After chatting to the bewildered looking spider for a moment I decided the best cause of action was to release it into the wild, where despite it obviously not wanting to be, our evolutionary feeling of resentment towards unwanted wildlife in the house suggested it should end up.
All I had at my disposal was, unsurprisingly, a coffee mug.
Making sure I had finished the final few drops of life enhancing caffeine, I placed the mug over the spider's dusty grey head and slid an envelope underneath it. Trapped.
The envelope, previously the home of a birthday card from my gran, proved to be a tad too flimsy to lift straight up leading to worries about the spiders potential escape back into the haven of my room. I had to be careful to avoid this, as I did not want a refugee with so many legs to be crawling about me in the night. In fact the only refugee I will accept is the attractive, human sort. Perhaps her dad was a terrorist, maybe she'd dossed him in to the police but it had turned out, as it often does, that they were under his control and now she was in deep water. She can come and stay in my room if she likes.
Anyway.
I picked up the spider containing contraption I had crafted (3 years of creative advertising has come in use) and headed open to my window which I had cleverly opened moments before. I wished the spider well on it's journeys across the country, or more likely, the garden, and released it from its prison.
At least I thought I had.
As mug and envelope flew forwards, still attached to my hands, I expected to see the confused looking body of a spider fly out with them. I expected a little parachute to be ejected from its back and for him to salute me with one of his many legs as he floated carefully down to the ground and his new abode.
I did not see this.
Sure, the chances of the parachute/saluting event actually happening were pretty slim, but I would almost definitely see the spider, right? But no. Cautiously I peered into my mug, surely he was cowered at the bottom away from immediate danger, perhaps plotting a counter attack on myself involving a larger coffee mug and envelope combination, controlled by many spiders all of whom had a vengeance against mankind?

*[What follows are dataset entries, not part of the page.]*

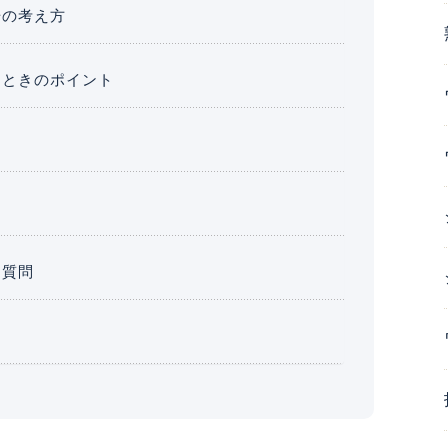
場の考え方
るときのポイント
ツ
る質問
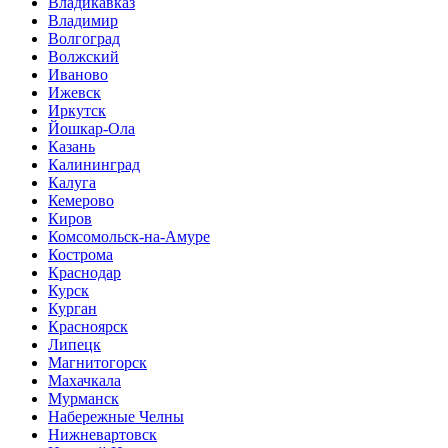
Владикавказ
Владимир
Волгоград
Волжский
Иваново
Ижевск
Иркутск
Йошкар-Ола
Казань
Калининград
Калуга
Кемерово
Киров
Комсомольск-на-Амуре
Кострома
Краснодар
Курск
Курган
Красноярск
Липецк
Магнитогорск
Махачкала
Мурманск
Набережные Челны
Нижневартовск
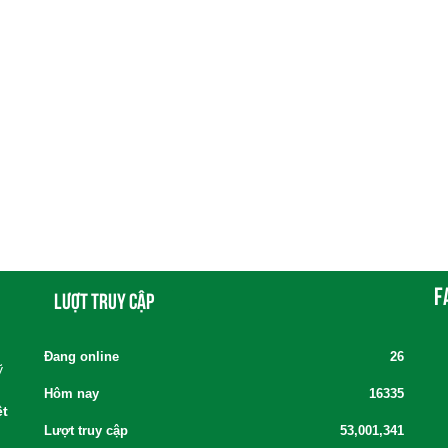
F
Lượt truy cập
Đang online
26
ỹ
Hôm nay
16335
ệt
Lượt truy cập
53,001,341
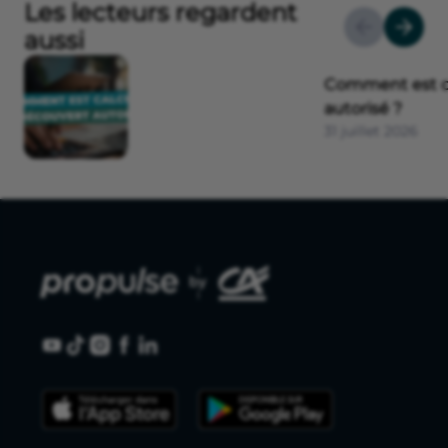
Les lecteurs regardent
aussi
Comment est ca
autorisé ?
31 juillet 2026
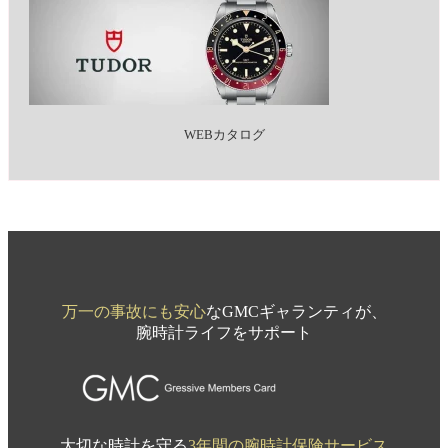
WEBカタログ
万一の事故にも安心
なGMCギャランティが、
腕時計ライフをサポート
大切な時計を守る
3年間の腕時計保険サービス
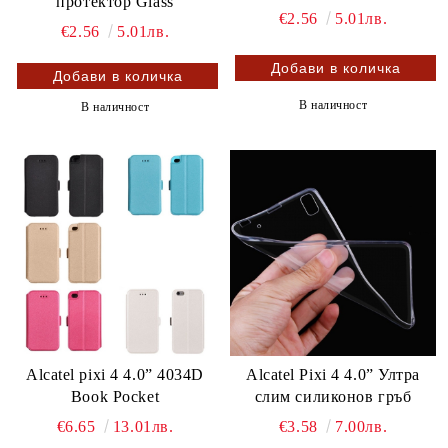
протектор Glass
€2.56
5.01лв.
€2.56
5.01лв.
В наличност
В наличност
Alcatel pixi 4 4.0” 4034D
Alcatel Pixi 4 4.0” Ултра
Book Pocket
слим силиконов гръб
€6.65
13.01лв.
€3.58
7.00лв.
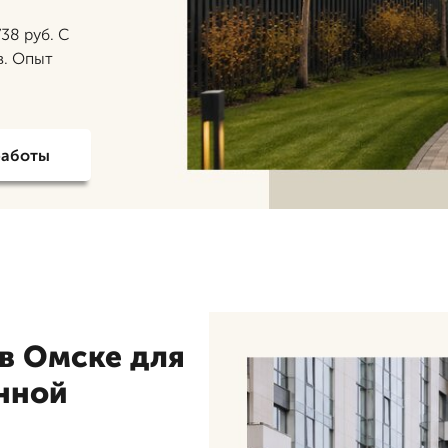
38 руб. С
в. Опыт
работы
 в Омске для
нной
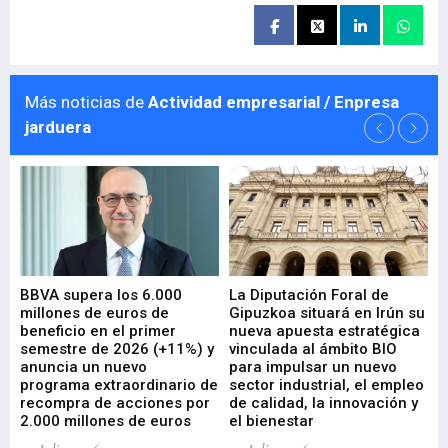
Más noticias de
Actividad empresarial / Enpresa
jarduera
e
BBVA supera los 6.000
La Diputación Foral de
En
millones de euros de
Gipuzkoa situará en Irún su
em
beneficio en el primer
nueva apuesta estratégica
de
ad
semestre de 2026 (+11%) y
vinculada al ámbito BIO
En
anuncia un nuevo
para impulsar un nuevo
En
programa extraordinario de
sector industrial, el empleo
29-
recompra de acciones por
de calidad, la innovación y
2.000 millones de euros
el bienestar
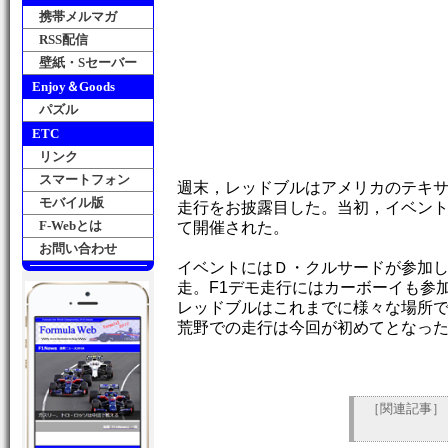
携帯メルマガ
RSS配信
壁紙・Sセーバー
Enjoy＆Goods
パズル
ETC
リンク
スマートフォン
週末，レッドブルはアメリカのテキサ
モバイル版
走行をお披露目した。当初，イベン
F-Webとは
て開催された。
お問い合わせ
イベントにはＤ・クルサードが参加し
走。F1デモ走行にはカーボーイも参
レッドブルはこれまでに様々な場所で
荒野での走行は今回が初めてとなっ
［関連記事］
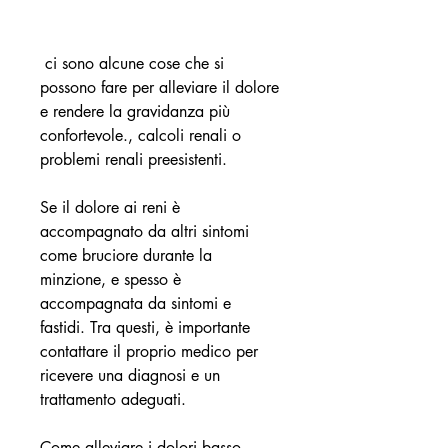
 ci sono alcune cose che si 
possono fare per alleviare il dolore 
e rendere la gravidanza più 
confortevole., calcoli renali o 
problemi renali preesistenti.
Se il dolore ai reni è 
accompagnato da altri sintomi 
come bruciore durante la 
minzione, e spesso è 
accompagnata da sintomi e 
fastidi. Tra questi, è importante 
contattare il proprio medico per 
ricevere una diagnosi e un 
trattamento adeguati.
Come alleviare i dolori basso 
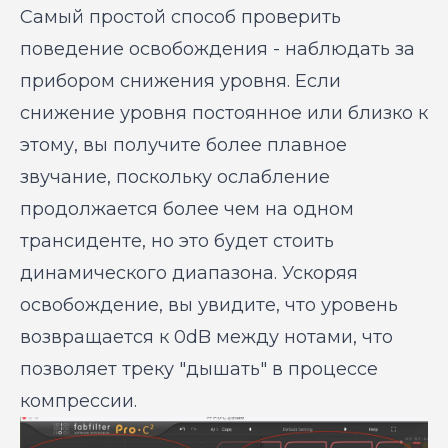
Самый простой способ проверить
поведение освобождения - наблюдать за
прибором снижения уровня. Если
снижение уровня постоянное или близко к
этому, вы получите более плавное
звучание, поскольку ослабление
продолжается более чем на одном
трансиденте, но это будет стоить
динамического диапазона. Ускоряя
освобождение, вы увидите, что уровень
возвращается к 0dB между нотами, что
позволяет треку "дышать" в процессе
компрессии.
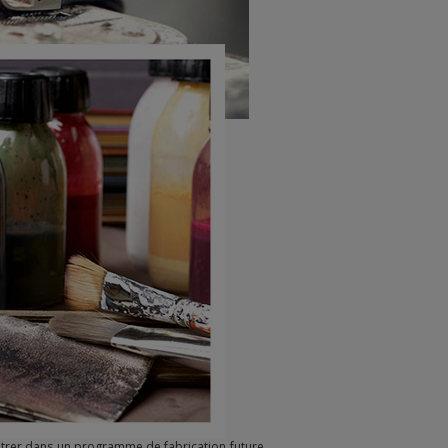
entrer dans un programme de fabrication future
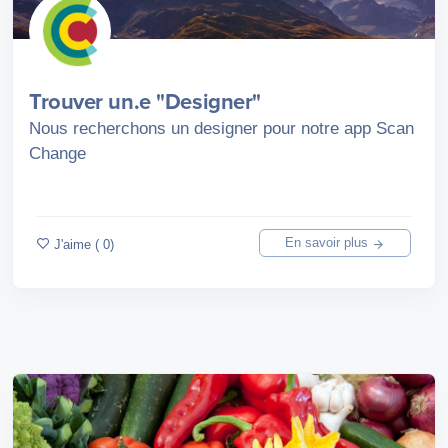
Trouver un.e "Designer"
Nous recherchons un designer pour notre app Scan
Change
En savoir plus
J'aime ( 0)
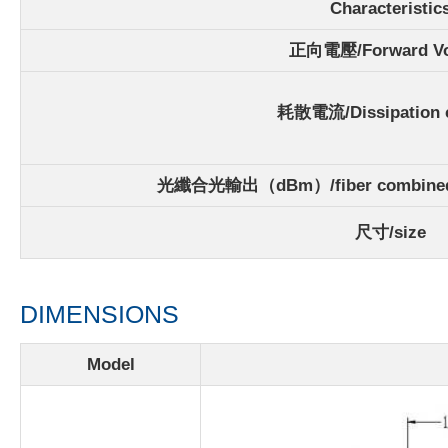
Characteristic
正向電壓/Forward Vo
耗散電流/Dissipation c
光纖合光輸出（dBm）/fiber combined 
尺寸/size
DIMENSIONS
Model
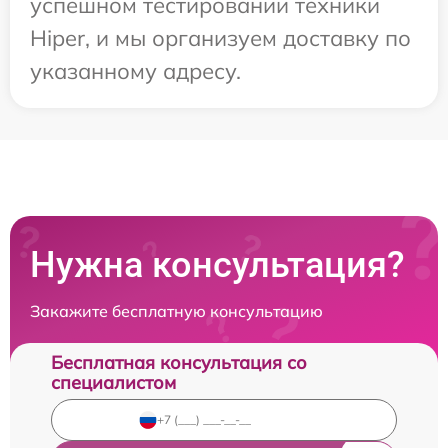
успешном тестировании техники
Hiper, и мы организуем доставку по
указанному адресу.
Нужна консультация?
Закажите бесплатную консультацию
Бесплатная консультация со
специалистом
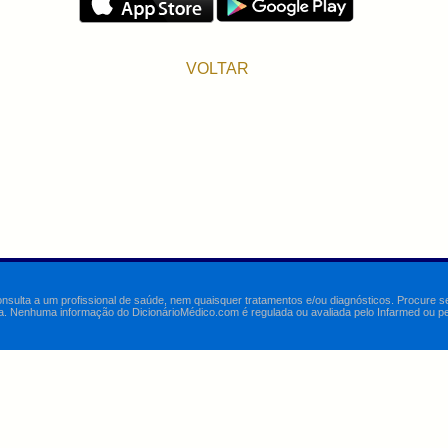
VOLTAR
onsulta a um profissional de saúde, nem quaisquer tratamentos e/ou diagnósticos. Procure 
a. Nenhuma informação do DicionárioMédico.com é regulada ou avaliada pelo Infarmed ou pelo 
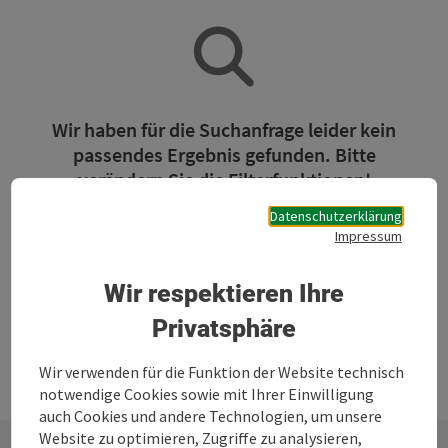
Wir haben für die Suchanfrage leider kein
passendes Ergebnis gefunden. Bitte
verändern Sie die Filterfunktionen!
Datenschutzerklärung
Impressum
Jetzt alle Filter zurücksetzen
Wir respektieren Ihre
Privatsphäre
Wir verwenden für die Funktion der Website technisch
notwendige Cookies sowie mit Ihrer Einwilligung
auch Cookies und andere Technologien, um unsere
Website zu optimieren, Zugriffe zu analysieren,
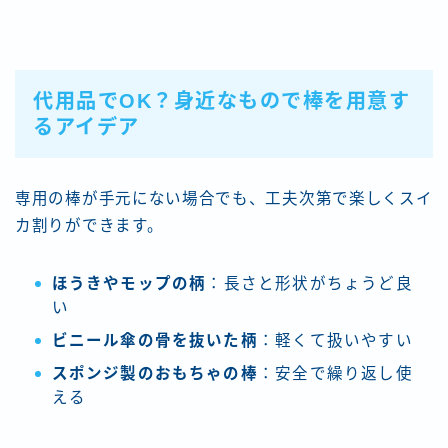
代用品でOK？身近なもので棒を用意す
るアイデア
専用の棒が手元にない場合でも、工夫次第で楽しくスイ
カ割りができます。
ほうきやモップの柄
：長さと形状がちょうど良
い
ビニール傘の骨を抜いた柄
：軽くて扱いやすい
スポンジ製のおもちゃの棒
：安全で繰り返し使
える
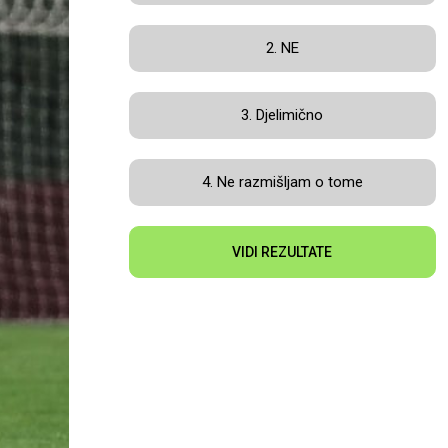
2. NE
3. Djelimično
4. Ne razmišljam o tome
VIDI REZULTATE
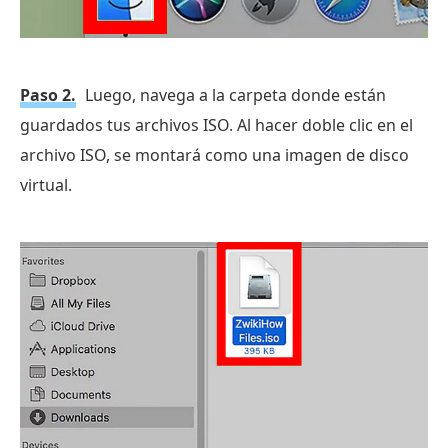
Paso 2.
Luego, navega a la carpeta donde están
guardados tus archivos ISO. Al hacer doble clic en el
archivo ISO, se montará como una imagen de disco
virtual.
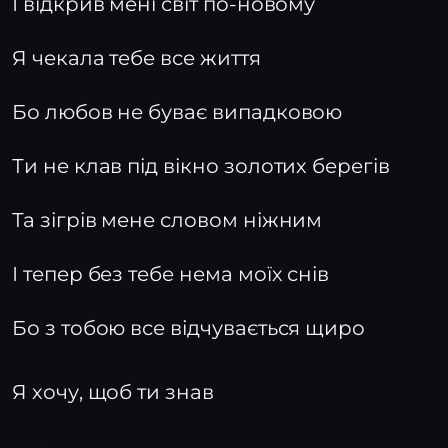
І відкрив мені світ по-новому
Я чекала тебе все життя
Бо любов не буває випадковою
Ти не клав під вікно золотих берегів
Та зігрів мене словом ніжним
І тепер без тебе нема моїх снів
Бо з тобою все відчувається щиро
Я хочу, щоб ти знав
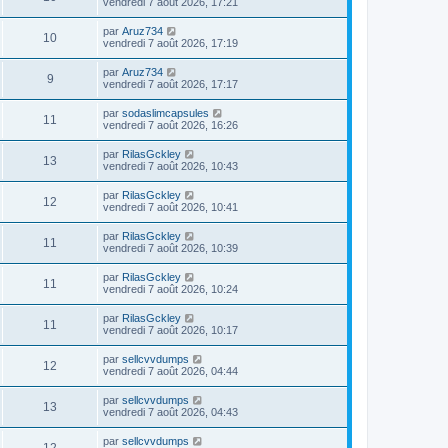
vendredi 7 août 2026, 17:21
par
Aruz734
10
vendredi 7 août 2026, 17:19
par
Aruz734
9
vendredi 7 août 2026, 17:17
par
sodaslimcapsules
11
vendredi 7 août 2026, 16:26
par
RilasGckley
13
vendredi 7 août 2026, 10:43
par
RilasGckley
12
vendredi 7 août 2026, 10:41
par
RilasGckley
11
vendredi 7 août 2026, 10:39
par
RilasGckley
11
vendredi 7 août 2026, 10:24
par
RilasGckley
11
vendredi 7 août 2026, 10:17
par
sellcvvdumps
12
vendredi 7 août 2026, 04:44
par
sellcvvdumps
13
vendredi 7 août 2026, 04:43
par
sellcvvdumps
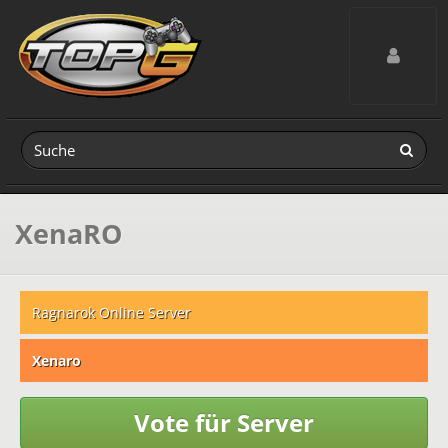
Toggle navig
XenaRO
Ragnarok Online Server
Xenaro
Vote für Server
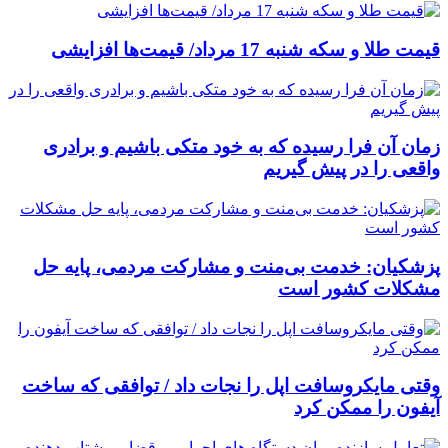
قیمت طلا و سکه شنبه 17 مرداد/ قیمت‌ها افزایشی
زمان آن فرا رسیده که به خود متکی باشیم و برادری
واقعی را در پیش گیریم
پزشکیان: خدمت بی‌منت و مشارکت مردمی، پایه حل
مشکلات کشور است
وقتی مایکروسافت اپل را نجات داد / توافقی که ساخت
آیفون را ممکن کرد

That didn't happen either. There was no massive mug. No massive envelope. No bitter spider army. No spider at all. It had disappeared, gone, vanished. I had definitely seen it go into the mug, hadn't I? That was something that had happened?
Was there ever even a spider there? Had it merely been a vision constructed by my mind, ravished by the confusion and despair created by the stress of having to submit D&AD work and doing little things like worrying about my ENTIRE LIFE?
As much as I felt me and the spider got on at the time I do not wish for his immediate return. If you're out there, if you're reading this on your tiny spider laptop then please, for the foreseeable future, keep yourself to yourself. You'll only make me question my very existence and that's a lot of hassle to have to go through every day.